Ora, a sinistra la candidata c'è già. E' la socialista Anne Hidalgo, prima vice del sindaco uscente Bertrand Delanoë. Non è una bobo al cento per cento (troppo self-made-woman), però può funzionare. A destra se la giocano via primarie Rachida Dati (per nulla bobo) e Natalie Kosciusko-Morizet, che con ogni probabilità la spunterà. 

 

E qui si apre la discussione su quanto NKM (diventare la sigla di sé stessi è, in Francia, il massimo del riconoscimento pubblico) sia bobo. «Fra egeria "aristo" (aristocratica, ndr) e amazzone "écolo" (ecologista, ri-ndr)», come la definisce l'Huffington Post francese, il percorso di NKM è in effetti atipico.
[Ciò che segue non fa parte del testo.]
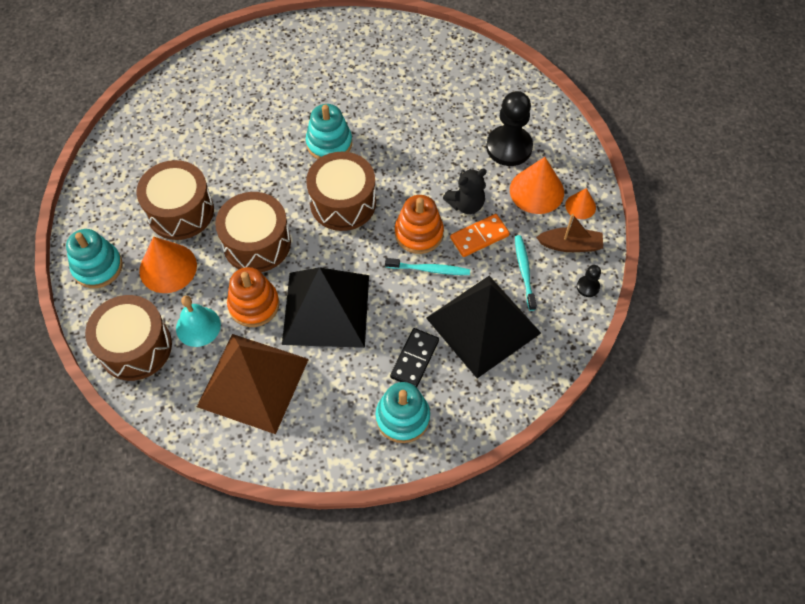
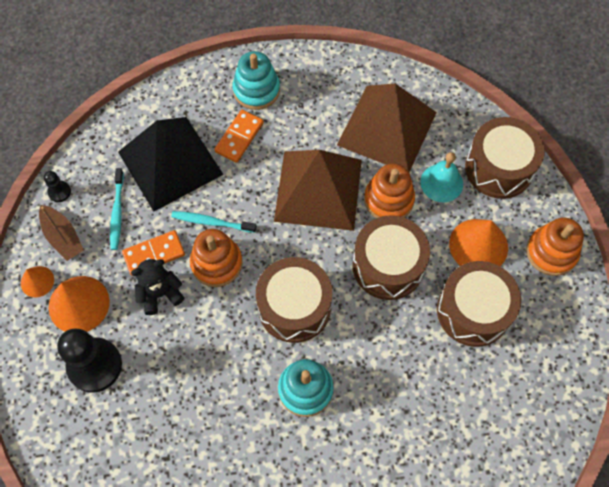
camera: 175 degrees left, 5 degrees up
turquoise stacking toy [66,229,123,288] -> orange stacking toy [526,217,584,276]
black pyramid [282,267,369,348] -> brown pyramid [274,150,362,231]
black domino [390,328,439,388] -> orange domino [214,110,264,163]
brown boat [536,214,603,252] -> brown boat turned 135 degrees counterclockwise [39,205,84,261]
Altissima, pallidissima, elegantissima, discende da una famiglia nobile di lontane origine polacche ma è sindaca di Lonjumeau, nella banlieue di Parigi. E' stata la portavoce di Nicolas Sarkozy nella sua vittoriosa campagna del 2007 e poi una ministra dell'Ecologia quasi più verde dei verdi. Soprattutto, nel 2005 posò incinta per «Paris Match» in una posa che da allora la perseguita: sdraiata sull'erba, con un'arpa accanto e un vestito di mussolina bianca. Come dire: super-iper-maxi bobo.  

 

Il problema è che l'Ump, il suo partito, ha fatto dei bobo il grande spauracchio: una minoranza snob e radical chic, mentre l'Ump si vuole espressione della Francia sana e profonda, «la Francia che si alza presto», per dirla con Sarkò. Lo stesso Sarkò, nell'ultima campagna elettorale, quella persa, si scagliò contro l'élite bobo. «Non parlo per i bobo del boulevard Saint-Germain», tuonò, ignorando che il sesto arrondissement di Parigi avrebbe votato più per lui che per Hollande. Chiaro che una candidata criptobobo imbarazza il partito. 

 

Non parliamo poi di Marine Le Pen, che odia riodiata NKM da quando quest'ultima ha scritto un libro contro il Front national, ribattezzandolo «fronte antinazionale». E figuriamoci i bobo. Quando ci furono nello stesso giorno i comizi conclusivi di Sarkò e di Hollande, madame Le Pen si scatenò contro «i bobo venuti dopo il brunch allo spettacolo della Concorde, prima di correre in Velib' a Vincennes per vedere se François ha una cravatta più "cool" di Nicolas. A meno che una seduta di yoga non li obblighi a rinunciare». Per Le Pen, non c'è dubbio: NKM non è solo «una bobo», ma anche «una bobo di gauche», il peggio del peggio. 

 

NKM divide anche a sinistra. Per Daniel Cohn-Bendit, il vecchio «Dany il rosso» del Sessantotto diventato oggi «Dany il verde», che la stima, è una «écolo di destra». Per i socialisti, una «réac», una reazionaria. Per Delanoë, «una conservatrice che non ammette di esserlo». Per Hidalgo, una «che vuole servirsi di Parigi invece di servirla». 

 

E lei? Intanto all'Assemblée nationale si è astenuta sul matrimonio per tutti, perché sa bene che per diventare sindaco di Parigi bisogna essere almeno gay-friendly (Delanoë è gay tout court). E poi nega di essere conservatrice, men che meno «réac». Ma anche di essere bobo: «Spesso quelli che dicono questo e gettano anatemi vivono in pieno centro di Parigi e non hanno mai messo piede in una banlieue come la mia» (verissimo: per il vero bobo, la civiltà finisce alla péripherique di Parigi: fuori, inizia la barbarie).  

 

Sarà. Però, da politica abile qual è, NKM ai bobo strizza l'occhio, nel look, nelle convinzioni ecologiste, negli anatemi contro il Front national e, in generale, nel modo di essere. Il suo è un sottile equilibrismo. Deve negare di essere completamente bobo per non irritare l'elettorato di destra ma dev'essere abbastanza bobo per pescare anche in quello di sinistra. Lasciando nell'incertezza la sua appartenenza alla categoria. Bobo o non bobo? Boh.